Focus goes on developing new, more targeted cancer treatments
Boron neutron therapy isn't new, but advances in medical science mean it might be commonly used in future. Photo / Getty Images
Many traditional cancer treatments damage healthy cells along with the malignant ones, and the focus now is on developing new, more targeted therapies. At the University of Auckland, Paul Harris and his team are working on one potential solution.
Boron neutron capture therapy isn’t new, exactly. Its potential was recognised back in the 1930s but for a long time it was far too challenging to deliver.
This type of radiation treatment involves a patient having an infusion of a non-toxic drug containing atoms of boron-10. The tumour is then irradiated with low-energy neutrons, many of which are absorbed by the boron, triggering a nuclear reaction and obliterating the targeted cells.
“The biggest challenge has been that you needed a nuclear reactor to generate these neutrons,” says Harris. “So, you had to have a hospital that was next to a nuclear power station to actually do this technique.”
The game-changer has been the development of neutron accelerators that are powered by electricity and can be scaled down in size. “Now the chemistry needs to catch up,” says Harris. “We have to find better ways of getting the boron into cancer cells. The compounds we have at the moment are nowhere near as advanced as they will have to be. You need them to be selective and not go into your normal cells, obviously.”

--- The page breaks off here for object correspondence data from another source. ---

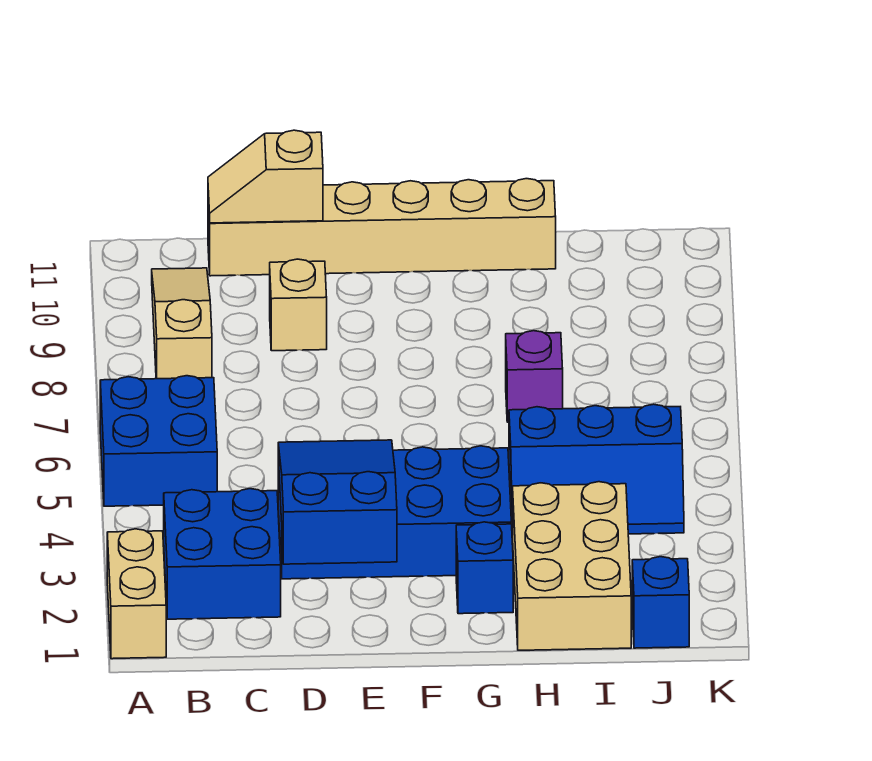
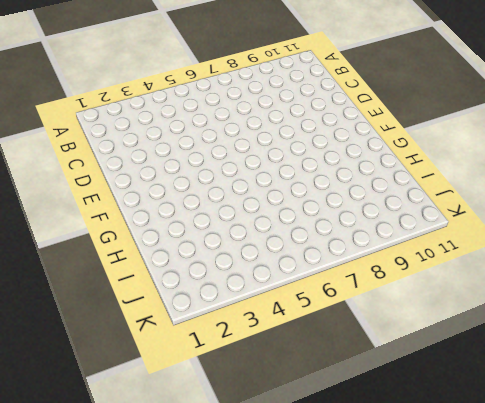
none -> tan brick A1:A2 level 1
none -> blue brick A5:B6 level 1
none -> blue brick B2:C3 level 1

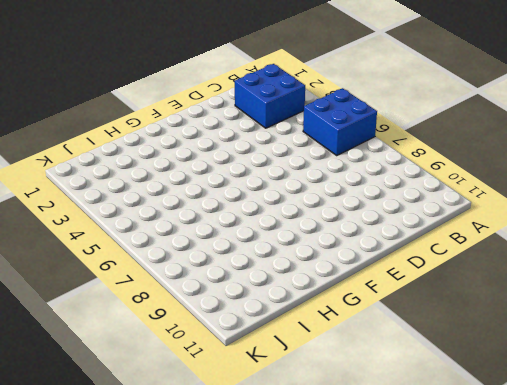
none -> tan brick A1:A2 level 1
none -> tan slope B8:B10 level 1 top 8
none -> tan brick C11:H11 level 1

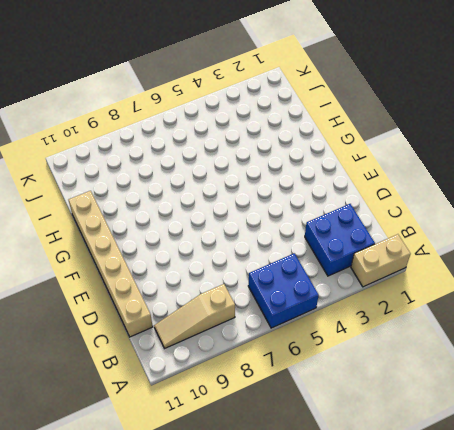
none -> blue brick D3:G4 level 1
none -> tan brick D9 level 1
none -> blue brick G2 level 1

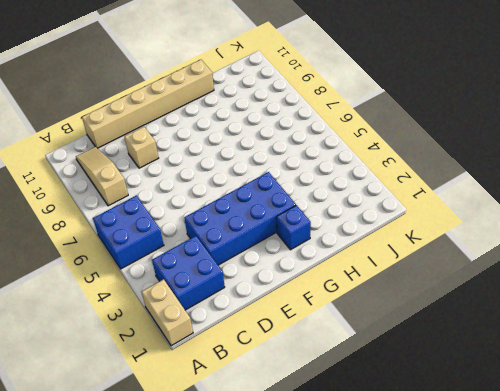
none -> tan brick H1:I3 level 1
none -> blue slope H4:J5 level 1 top 5
none -> purple brick H7 level 1

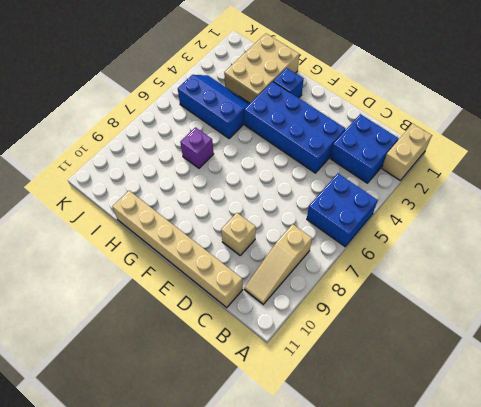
none -> blue brick J1 level 1
none -> tan slope C11:D11 level 2 top D
none -> blue slope D2:E4 level 2 top 2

In some countries, such as Japan, boron neutron capture therapy is already being used for cancers of the head, neck and skin, and at Tokyo’s Edogawa hospital the cutting-edge treatment is being trialled with breast cancer. “But it tends to be used as a last-chance treatment when all other options have failed,” says Harris.

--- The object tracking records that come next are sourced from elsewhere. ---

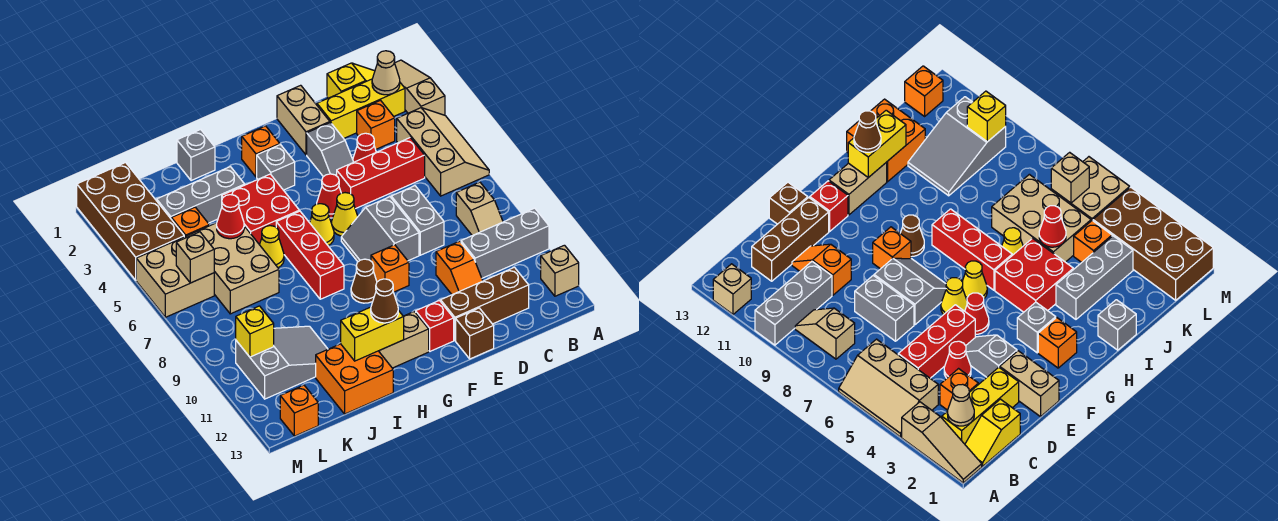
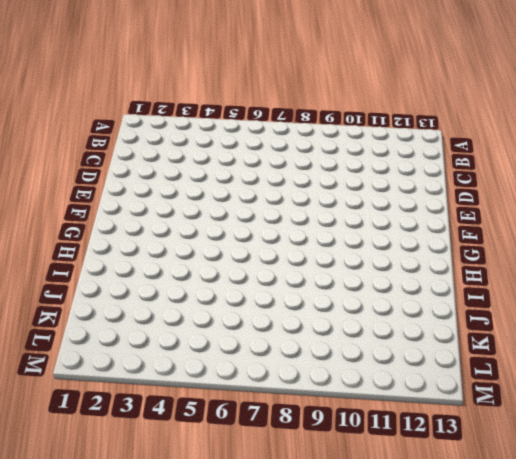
none -> tan slope A1:A3 level 1 top 3
none -> tan slope A4:B6 level 1 top B
none -> grey brick A10:C10 level 1
none -> tan brick A12 level 1

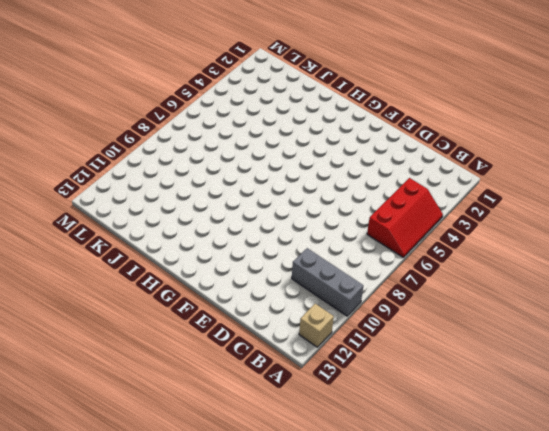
red slope A4:B6 level 1 top B -> tan slope A4:B6 level 1 top B
none -> tan slope A1:A3 level 1 top 3
none -> yellow slope B1:C1 level 1 top C
none -> yellow brick B2:D2 level 1
none -> tan slope B8:B9 level 1 top 8

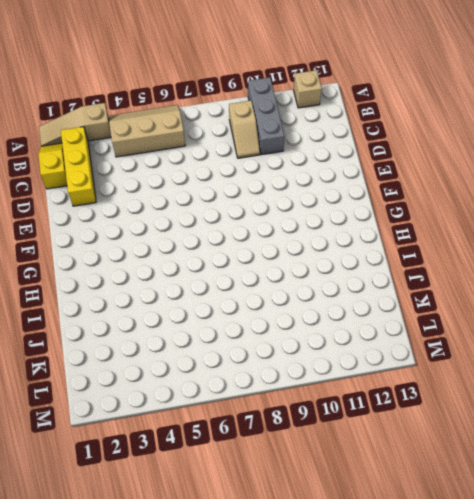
tan slope B9:C9 level 1 top B -> tan slope B8:B9 level 1 top 8
none -> orange brick C3 level 1
none -> red brick C5:E5 level 1
none -> brown brick C12:E12 level 1
none -> red cone D4 level 1

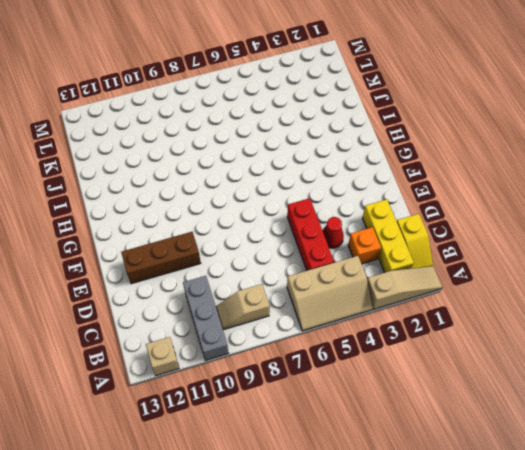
brown brick E10:E12 level 1 -> brown brick C12:E12 level 1
none -> grey brick D7:D8 level 1
none -> orange slope D10:D11 level 1 top 10
none -> tan brick E1:E2 level 1
none -> grey slope E3:E4 level 1 top 3

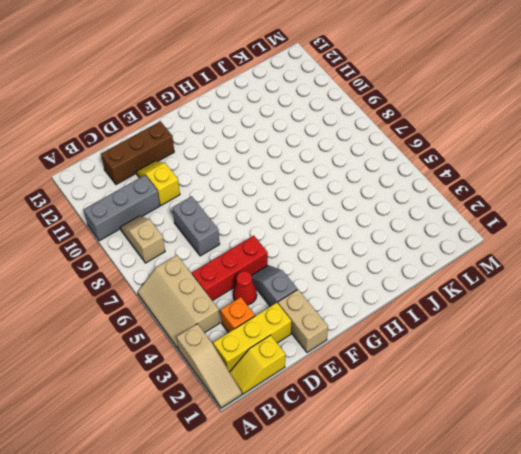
yellow slope D10:D11 level 1 top 10 -> orange slope D10:D11 level 1 top 10
none -> tan brick A12 level 1
none -> grey slope E7:F8 level 1 top E
none -> brown brick E13 level 1
none -> red cone F5 level 1

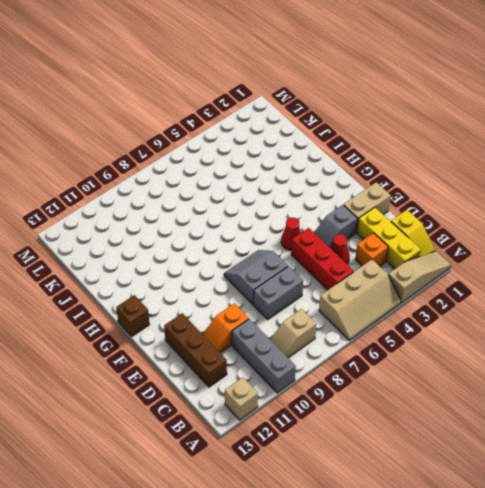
brown brick G13 level 1 -> brown brick E13 level 1
none -> yellow cone F6 level 1
none -> orange brick F9 level 1
none -> red brick F12 level 1
none -> orange brick G2 level 1

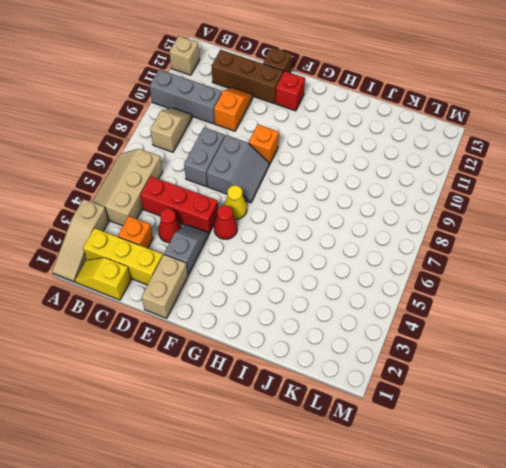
none -> orange brick G2 level 1
none -> grey brick G3 level 1
none -> yellow cone G6 level 1
none -> brown cone G9 level 1

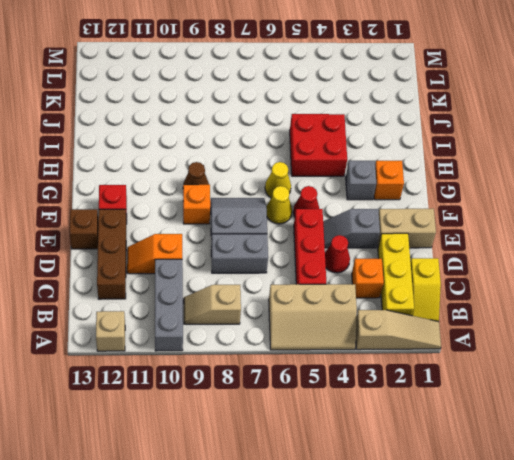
none -> tan brick G12:H12 level 1
none -> red brick H6:H8 level 1
none -> grey brick I1 level 1
none -> grey brick I3:K3 level 1

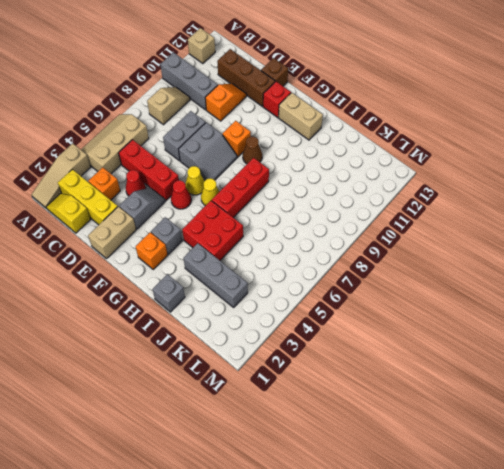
none -> yellow cone I6 level 1
none -> orange brick I12:J13 level 1
none -> tan brick J5:K7 level 1
none -> grey slope J10:L11 level 1 top L

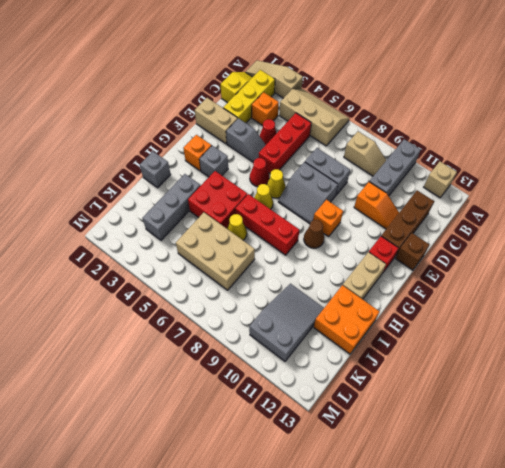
none -> orange brick K4 level 1
none -> brown brick L1:M4 level 1
none -> tan brick L5:M6 level 1
none -> orange brick L13 level 1

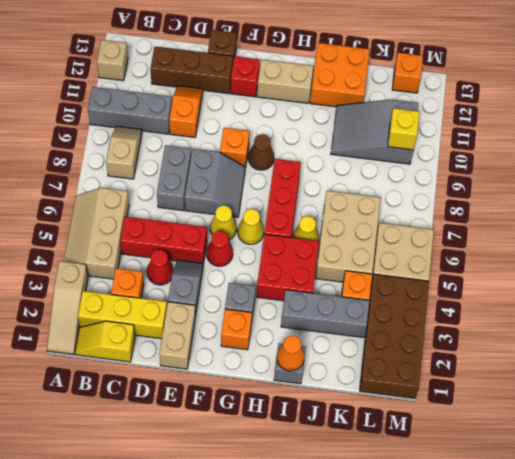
orange cone I1 level 2 -> none
none -> tan cone B2 level 2
none -> yellow brick H12:I12 level 2
none -> red cone J5 level 2
none -> tan brick L6 level 2

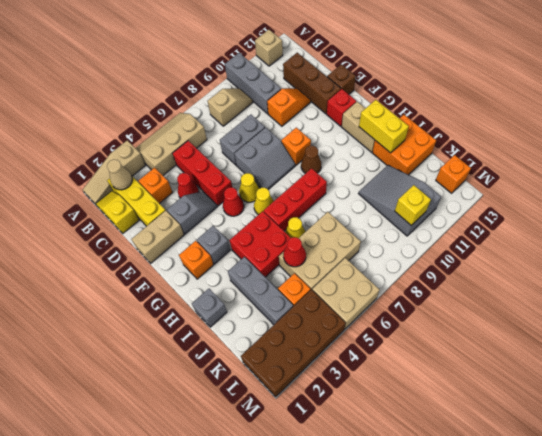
none -> tan brick L6 level 2
none -> brown cone H12 level 3

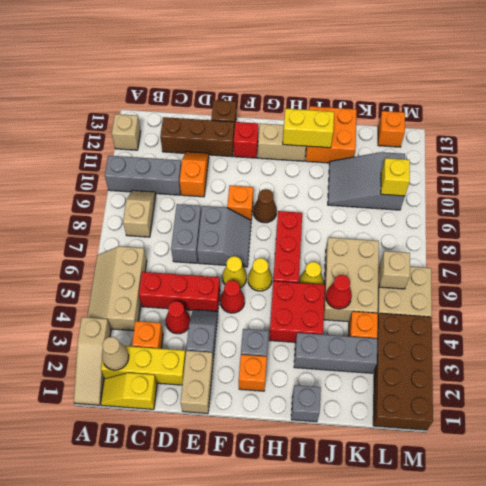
none -> brown cone H12 level 3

His team is focused on creating a peptide that will act like a Trojan horse, tricking cancer cells into letting boron-10 atoms inside so that the neutrons target only them and not the healthy cells.

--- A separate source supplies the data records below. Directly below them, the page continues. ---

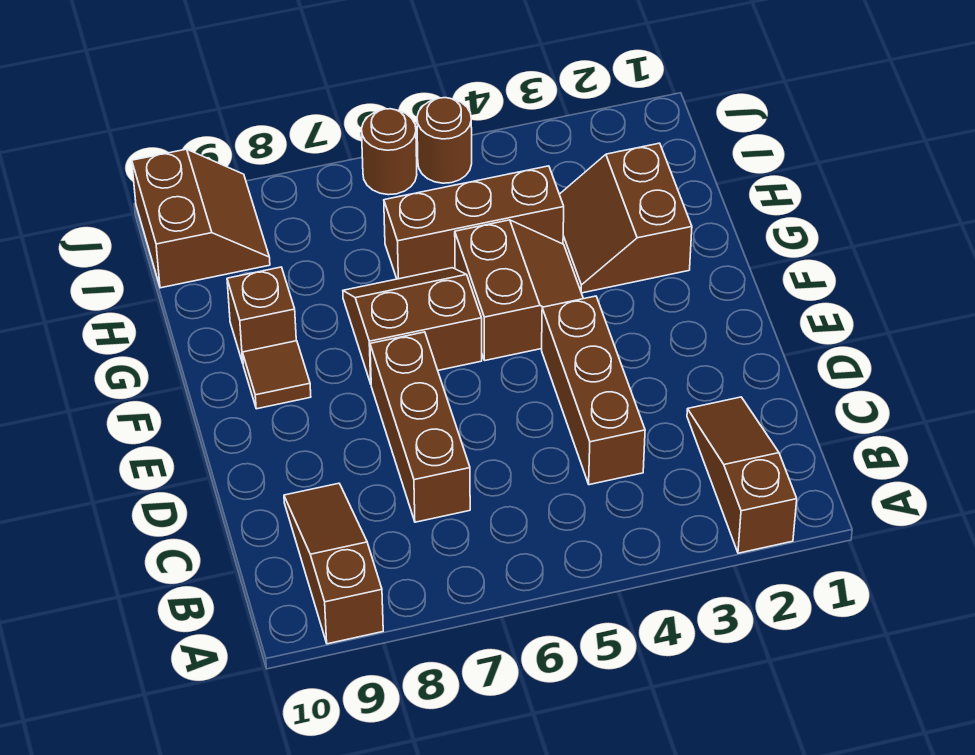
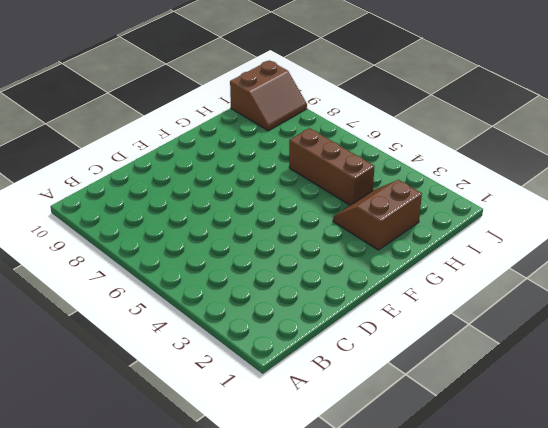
none -> brown slope A2:C2 level 1 top A
none -> brown slope A9:C9 level 1 top A
none -> brown brick C4:E4 level 1

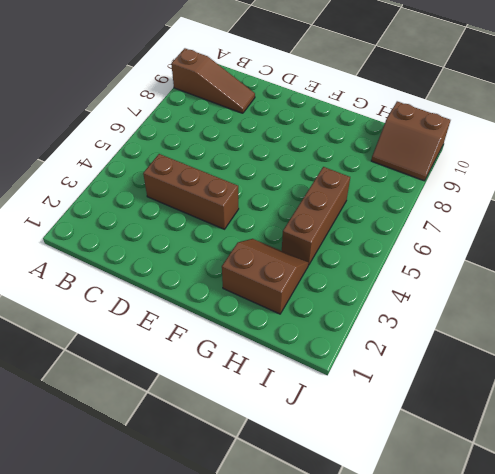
none -> brown slope A2:C2 level 1 top A
none -> brown brick C7:E7 level 1
none -> brown slope F4:G5 level 1 top 5

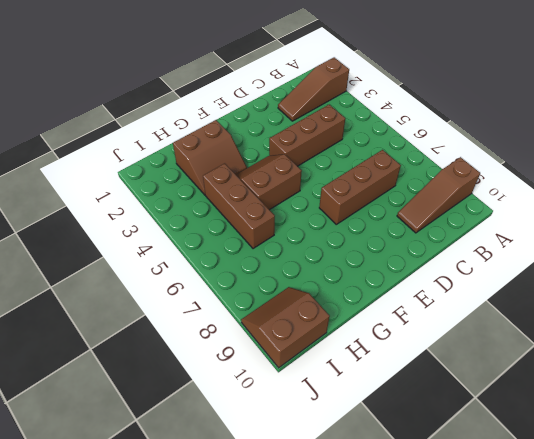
none -> brown slope F6:G7 level 1 top F
none -> brown tile F9 level 1
none -> brown brick G9 level 1

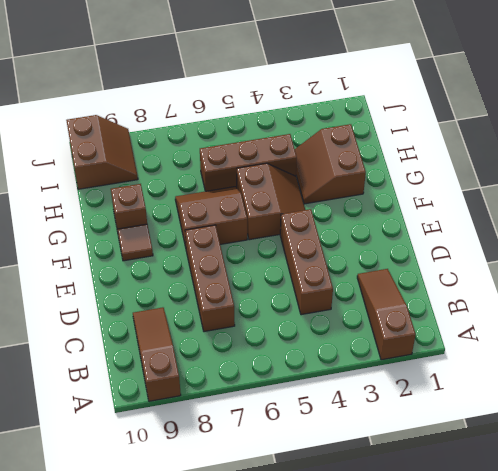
none -> brown round brick J5 level 1
none -> brown round brick J6 level 1

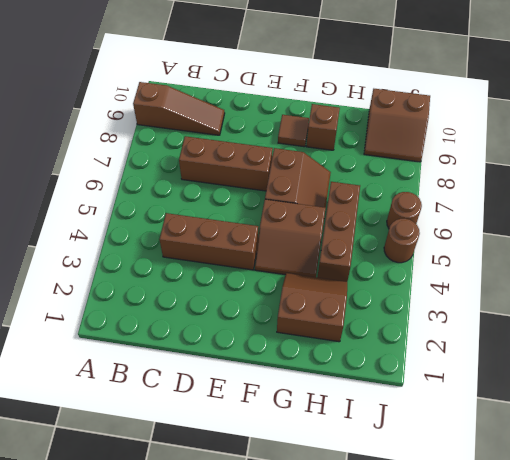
none -> brown slope A2:C2 level 1 top A

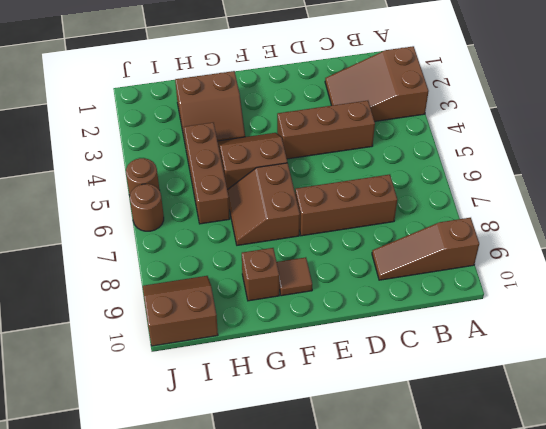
brown slope A2:C3 level 1 top A -> brown slope A2:C2 level 1 top A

Many cancers over-express a particular surface protein, and this peptide has been designed to bind onto it, then get inside the cell.
Harris says: “The question is, if we add boron to that peptide will it still bind with the protein and be internalised? Because if that doesn’t work it’s dead in the water, really. With medicinal chemistry, it is always a possibility that when we add something to a molecule it won’t play ball any more; it is one of those things that is difficult to predict.”
At the moment, researchers are trialling various peptides, and Harris hopes to know in the next few months which is the most effective boron-carrier.